O şeyim bazı zaman kulağım olur, bazı zaman burnum, bazı durumlarda ayak parmaklarım, kimi zaman saçlarım, bazı bazı kaşlarım... Dirseklerim, diz kapaklarım, göz bebeklerim. Durmadan sohbet ederiz biz organlarımla...
’’2021 Çin Astrolojisi’ne göre Öküz Yılı imiş.. Öküz Yılı 12 Şubat 2021’de başladı... Peki bu yıl nasıl geçecek?’’ BASINDAN
Çin Astrolojisi filan hikaye... Biz de öyle öküzler var ki hiç değişmiyorlar, onlara her hafta, her ay, her yıl öküz yılı, fark etmiyor onlar için... Bundan on sene önce de onlara öküz yılıydı, bundan beş sene sonrada yine onlara öküz yılı... Kim mi bu öküzler?
Bu öküzler, kadınlarını dövenler, sövenler, silah, bıçak çekip öldürenler. İnsanlara sevgi saygı göstermeyenler, hayvanlara eziyet etmeyi bir yetenek zanneden kalaslar. Terör ile bir şey elde edeceklerini zanneden hıyarlar... Allah’ın yazdığı ilahi kaderi kabul etmeyip yıldız fallarından veya medyumlardan medet bekleyenler...

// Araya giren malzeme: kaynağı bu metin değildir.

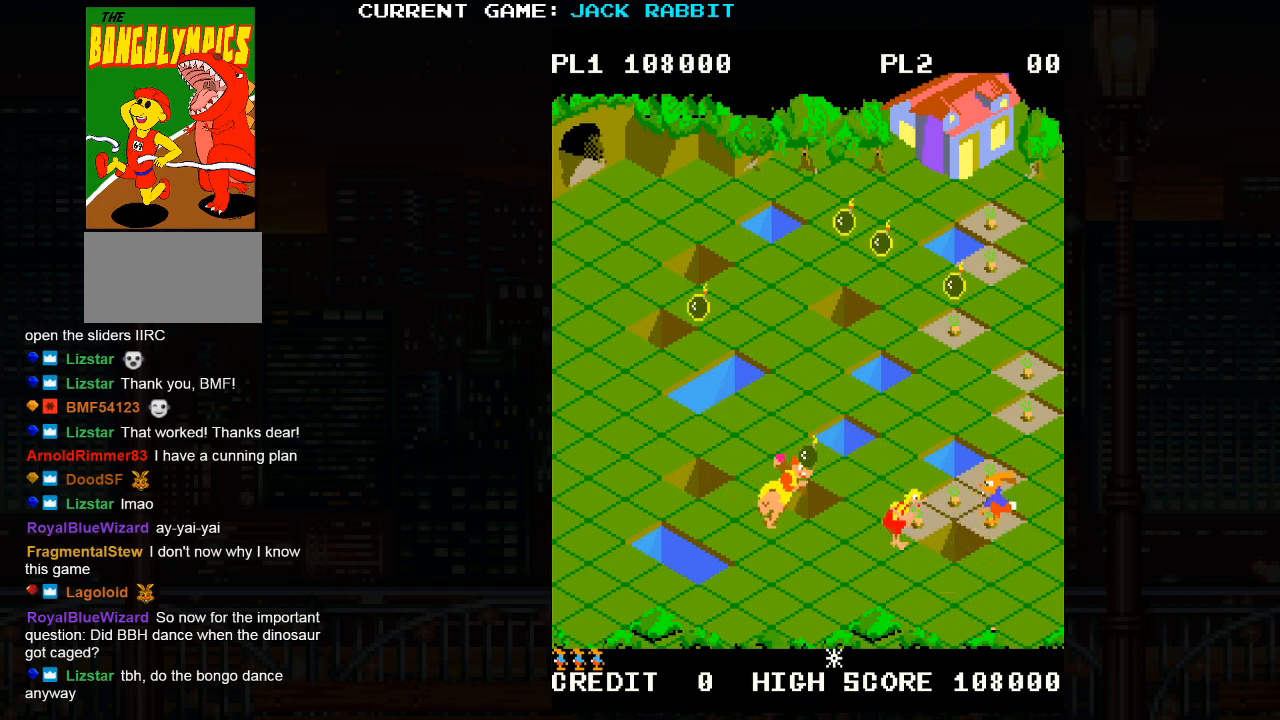
{"buttons": [], "left_stick": "up-right", "events": [[250, "left_stick", "center"], [417, "left_stick", "up-right"]]}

Bir aileniz varsa ki çoğumuzun var olduğunu düşünüyorum, bazı şeyleri kendimiz için değilde sevdiklerimiz için, ailemiz için yapmaya çalışacağız. Size en basit bir örnek sigarayı bırakmak desem; ne dersiniz? Bir sürü bahane de üretebilirsiniz bu konuda. Ben az içiyorum zaten ya da iradem zayıf bırakamıyorum. Benim içtiğim keyfe keder. Bu bahaneleri çoğaltabiliriz... Hakeza içki, diğer kötü hal ve davranışlarınız içinde durum böyledir...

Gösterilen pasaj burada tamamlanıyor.